[Entries taken from a collection]
=-=-=-=-=

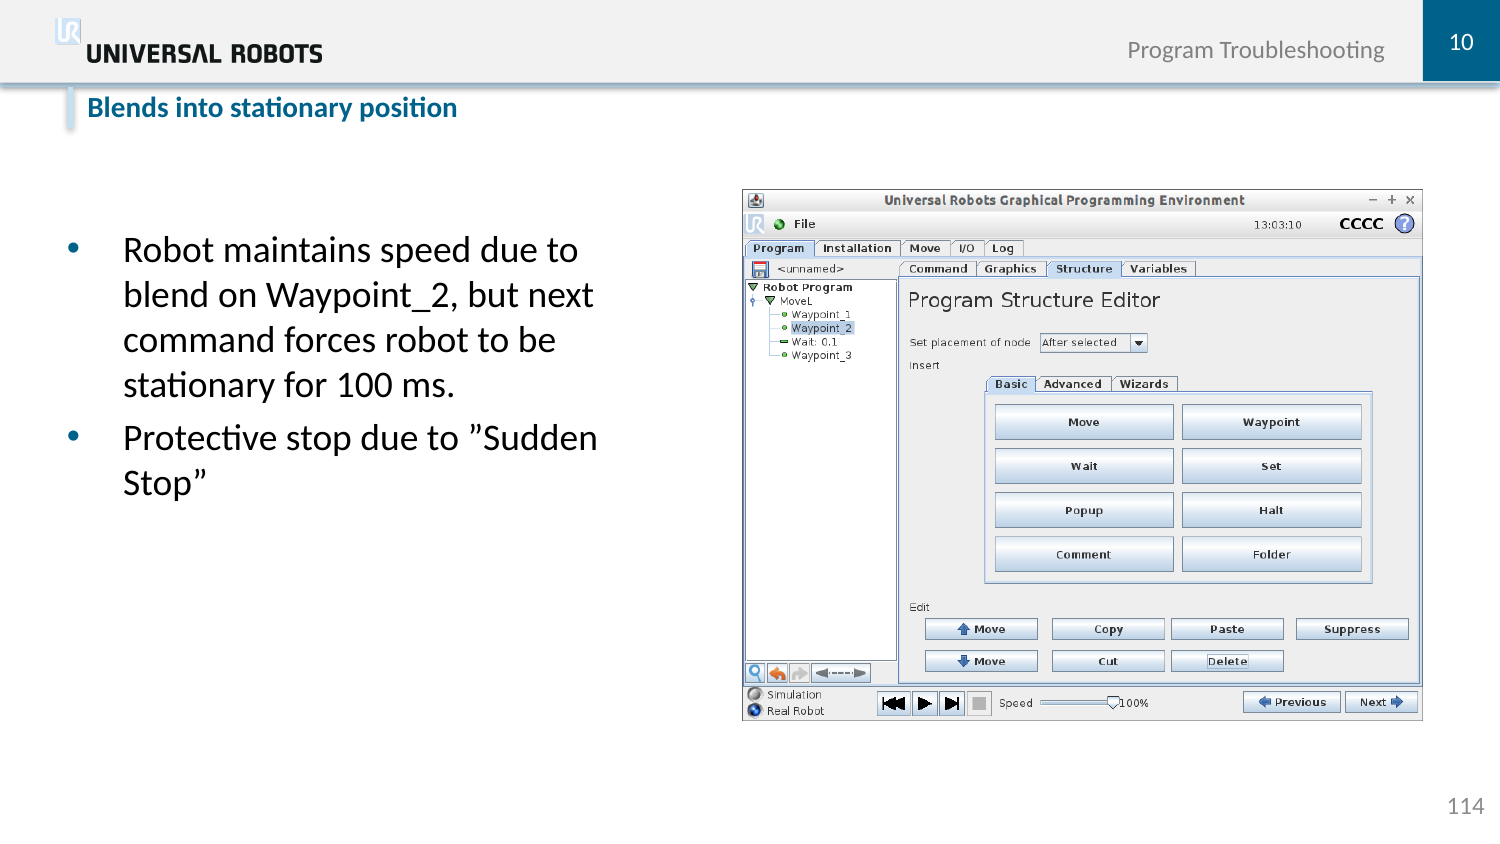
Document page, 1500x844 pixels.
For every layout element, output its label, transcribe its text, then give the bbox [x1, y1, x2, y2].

list 10 [1422, 0, 1500, 82]
picture [742, 189, 1423, 722]
text_box Robot maintains speed due to blend on Waypoint_2, but next command forces robot to be stationary for 100 ms. Protective stop due to ”Sudden Stop” [52, 217, 642, 678]
list Blends into stationary position [87, 87, 749, 130]
picture [55, 18, 322, 63]
list Program Troubleshooting [750, 0, 1386, 65]
slide_number 114 [1350, 782, 1500, 827]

=-=-=-=-=

→ **Work request**: Word for word, return all the entries and skip their pictures.

→ **Finished task**:
Document page, 1500x844 pixels.
For every layout element, output its label, transcribe its text, then give the bbox [x1, y1, x2, y2].

list 10 [1422, 0, 1500, 82]
picture [742, 189, 1423, 722]
text_box Robot maintains speed due to blend on Waypoint_2, but next command forces robot to be stationary for 100 ms. Protective stop due to ”Sudden Stop” [52, 217, 642, 678]
list Blends into stationary position [87, 87, 749, 130]
picture [55, 18, 322, 63]
list Program Troubleshooting [750, 0, 1386, 65]
slide_number 114 [1350, 782, 1500, 827]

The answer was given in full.